Largest Rectangle in Histogram Problem using Stack
Largest Rectangle in Histogram Problem using Stack
The Largest Rectangle in Histogram problem involves finding the largest rectangular area that can be formed in a histogram represented by an array of heights. This can be efficiently solved using a stack to manage the indices of the histogram bars.
Step-by-Step Process
Consider a histogram represented by the following array of heights:
[2, 1, 5, 6, 2, 3]
To find the largest rectangular area in this histogram using a stack, follow these steps:
- Initialize an Empty Stack: Use a stack to keep track of the indices of the histogram bars.
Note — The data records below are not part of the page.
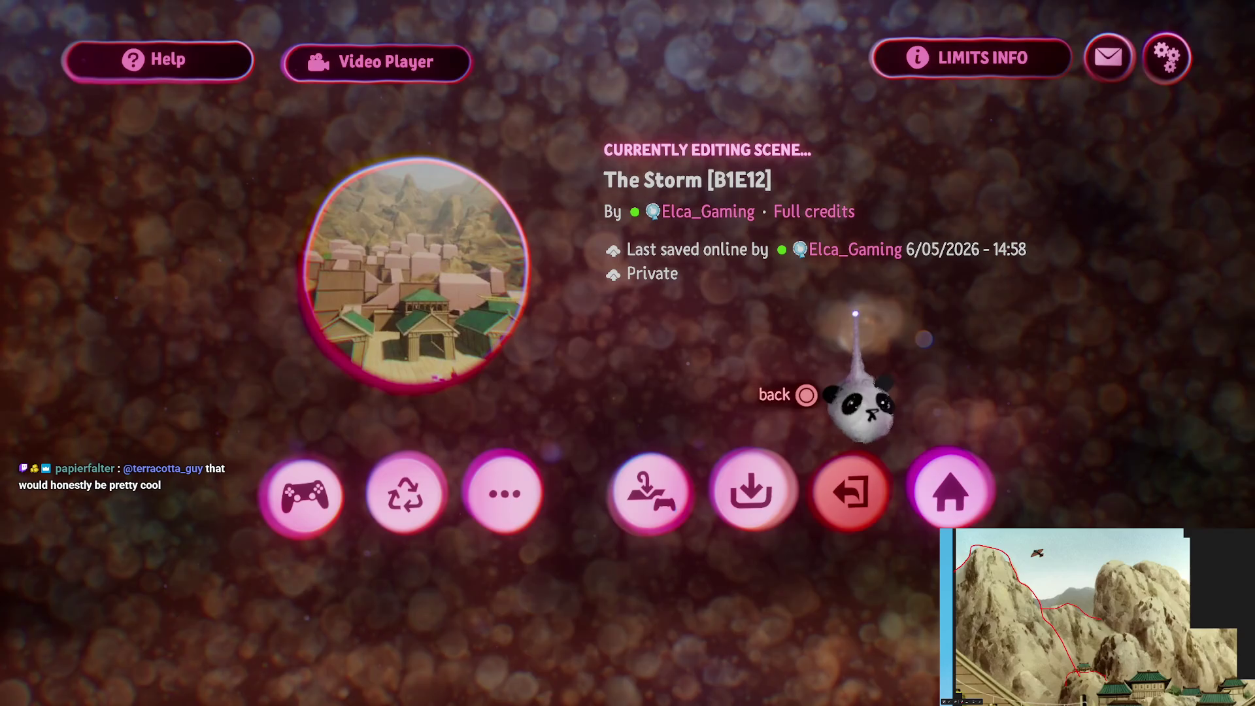
# Return to the scene, then reopen its menu and show the scene info page
pyautogui.press('Escape')
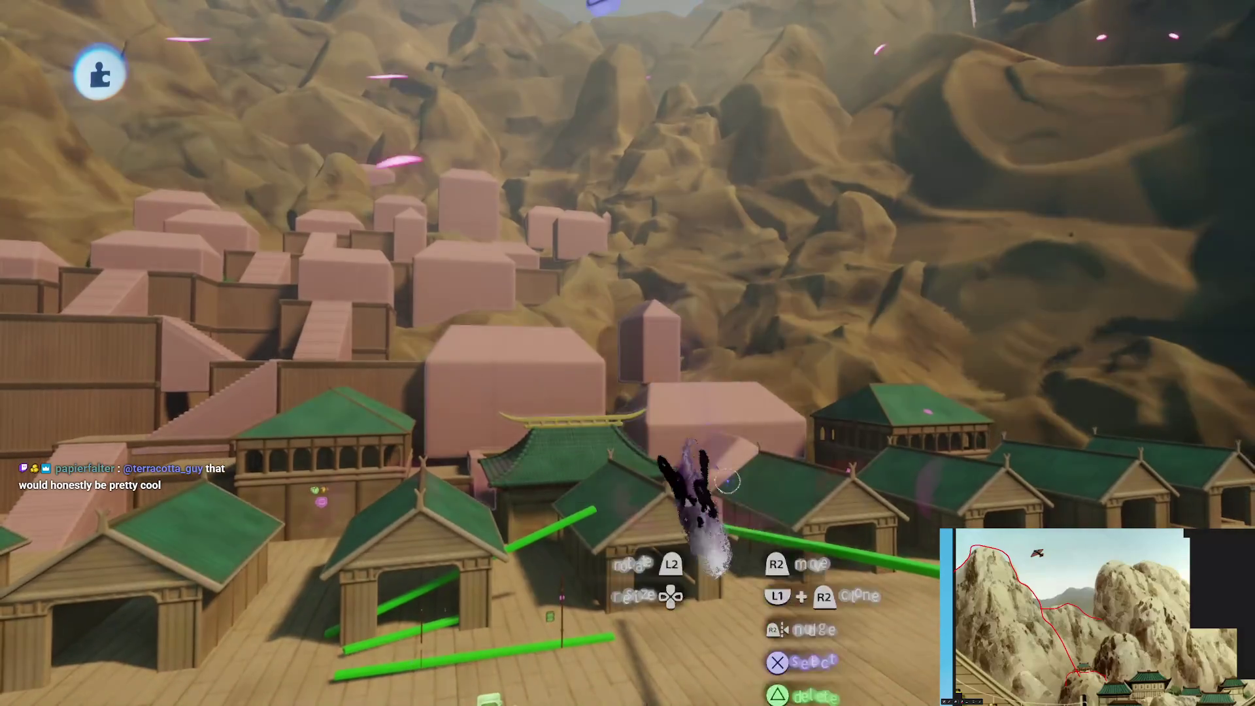
pyautogui.press('Escape')
pyautogui.click(840, 490)
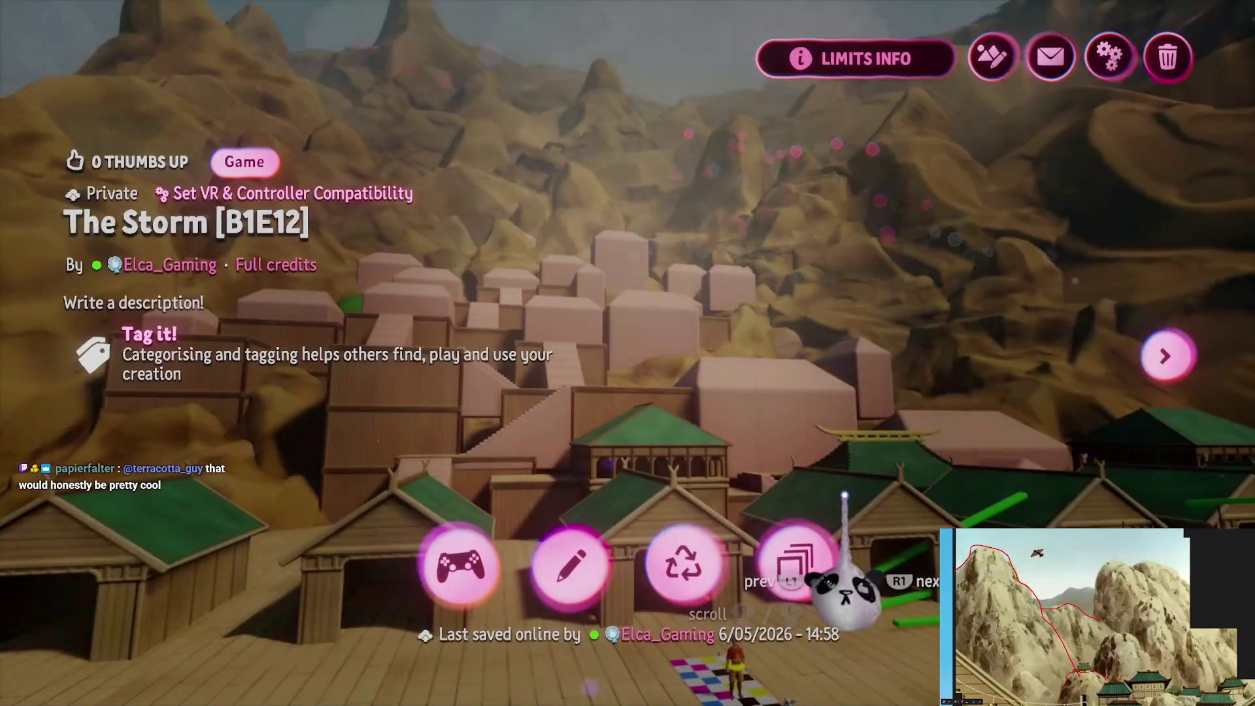
# Leave Dreams for the console home screen and briefly view the game library
pyautogui.press('Escape')
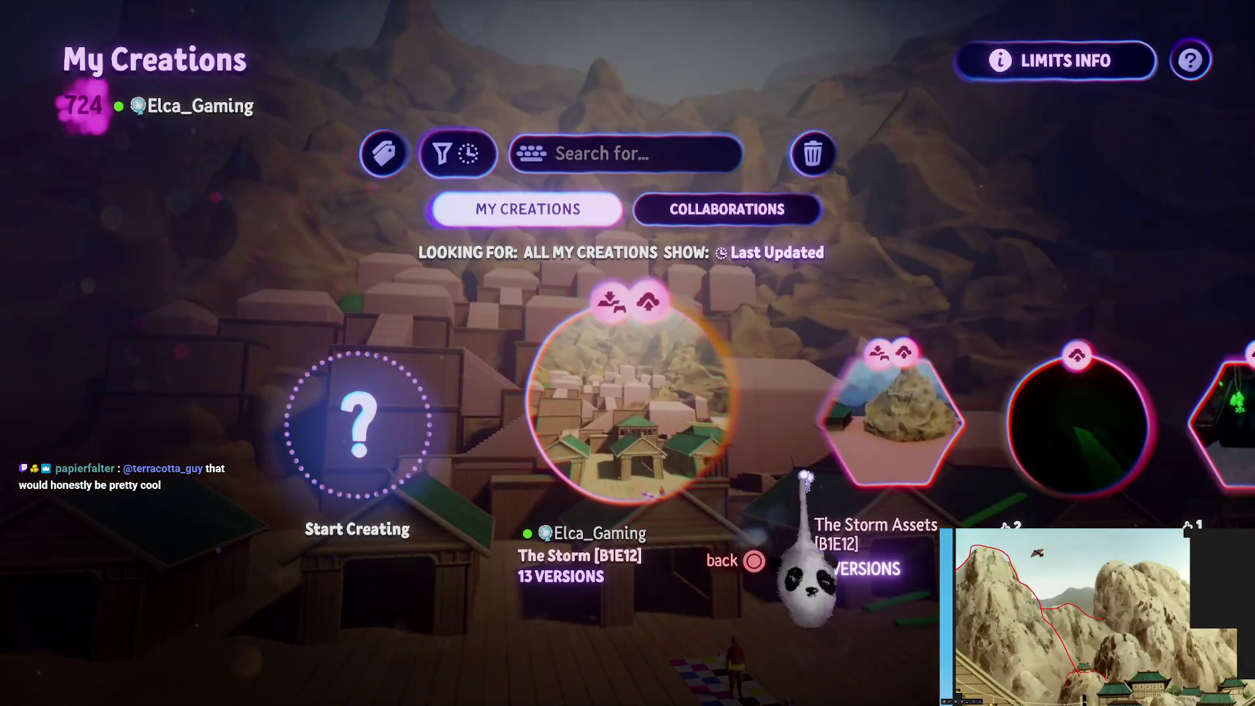
pyautogui.press('super')
pyautogui.press('super')
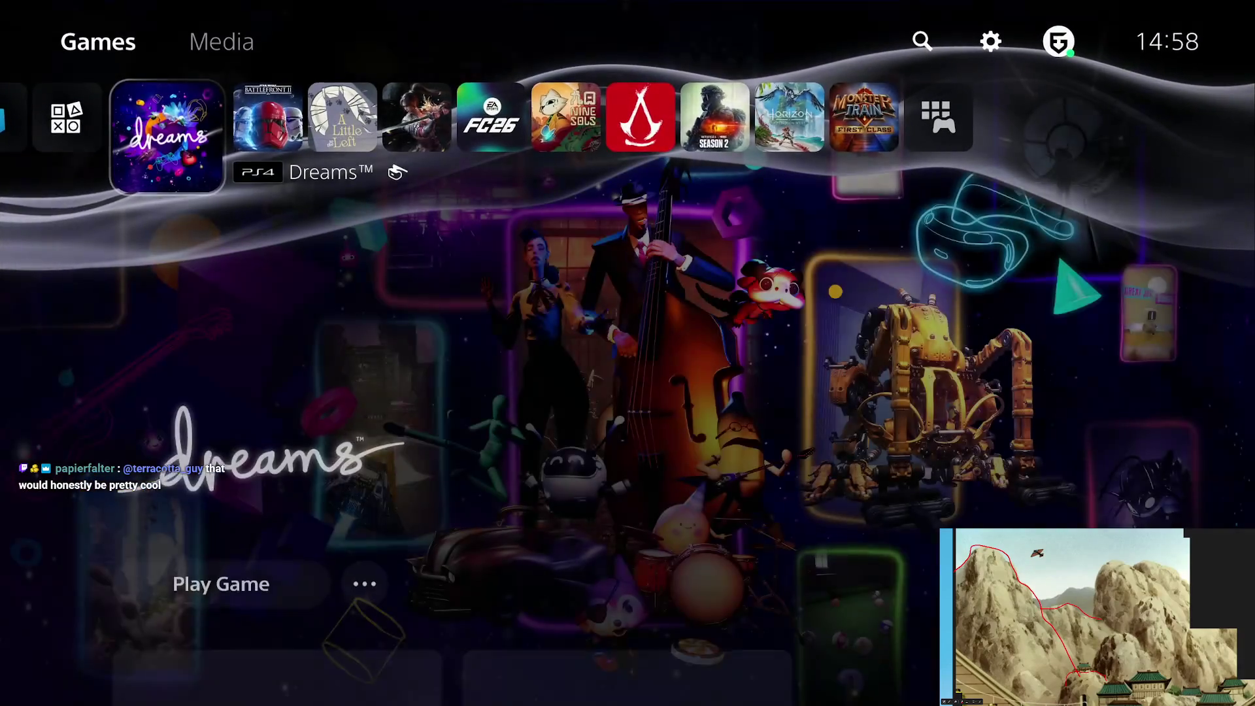
pyautogui.press('Right')
pyautogui.press('Right')
pyautogui.press('Right')
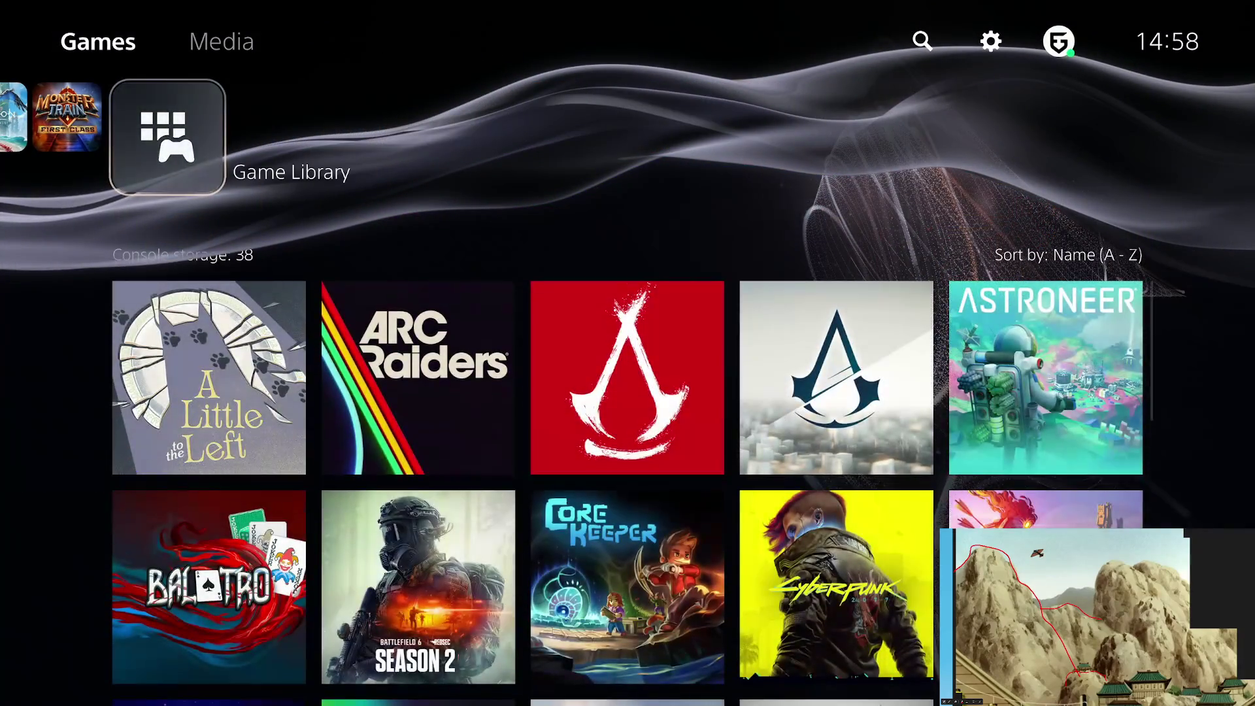
pyautogui.press('Return')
- Traverse the Array: Iterate through each bar in the histogram.
- Push Indices onto the Stack: If the current bar is higher than the bar at the index on the top of the stack, push the current index onto the stack.
- Calculate Areas: If the current bar is lower than the bar at the index on the top of the stack, pop the stack and calculate the area with the popped bar as the smallest (or minimum height) bar. Continue popping from the stack and calculating areas until the current bar is higher than the bar at the index on the top of the stack.
- Handle Remaining Bars: After processing all bars, pop the remaining bars from the stack and calculate the area with each popped bar as the smallest bar.
- Keep Track of the Maximum Area: Throughout the process, keep track of the maximum area found.
After performing these steps, the largest rectangular area in the histogram will be found.
Input: [2, 1, 5, 6, 2, 3]
Output: 10
Pseudo Code
Function largest_rectangle_area(heights):
# Initialize an empty stack
stack = []
max_area = 0
index = 0
# Traverse the array
While index < len(heights):
# Push the current index onto the stack if the stack is empty or the current height is greater than the height at the stack's top index
If not stack or heights[index] >= heights[stack[-1]]:
stack.append(index)
index += 1
Else:
# Pop the top index from the stack
top_of_stack = stack.pop()
# Calculate the area with the popped index as the smallest bar
area = (heights[top_of_stack] * ((index - stack[-1] - 1) if stack else index))
# Update max_area if the calculated area is greater
max_area = max(max_area, area)
# Calculate area for the remaining bars in the stack
While stack:
top_of_stack = stack.pop()
area = (heights[top_of_stack] * ((index - stack[-1] - 1) if stack else index))
max_area = max(max_area, area)
Return max_area
Python Program to Solve the Largest Rectangle in Histogram Problem using Stack
class Stack:
def __init__(self):
self.stack = []
def push(self, data):
self.stack.append(data)
def pop(self):
if not self.is_empty():
return self.stack.pop()
return None
def peek(self):
if not self.is_empty():
return self.stack[-1]
return None
def is_empty(self):
return len(self.stack) == 0
def traverse(self):
for item in reversed(self.stack):
print(item, end=" -> ")
print("None")
# Function to find the largest rectangular area in a histogram
def largest_rectangle_area(heights):
stack = Stack()
max_area = 0
index = 0
while index < len(heights):
if stack.is_empty() or heights[index] >= heights[stack.peek()]:
stack.push(index)
index += 1
else:
top_of_stack = stack.pop()
area = (heights[top_of_stack] * ((index - stack.peek() - 1) if not stack.is_empty() else index))
max_area = max(max_area, area)
while not stack.is_empty():
top_of_stack = stack.pop()
area = (heights[top_of_stack] * ((index - stack.peek() - 1) if not stack.is_empty() else index))
max_area = max(max_area, area)
return max_area
# Example usage:
histogram = [2, 1, 5, 6, 2, 3]
print(f"Histogram: {histogram}") # Output: Histogram: [2, 1, 5, 6, 2, 3]
max_area = largest_rectangle_area(histogram)
print(f"Largest rectangle area: {max_area}") # Output: Largest rectangle area: 10
This Python program defines a stack with methods for pushing, popping, peeking, checking if the stack is empty, and traversing the stack. The largest_rectangle_area function uses the stack to find the largest rectangular area in a histogram by processing each bar, comparing it with the stack's top element, and updating the maximum area accordingly.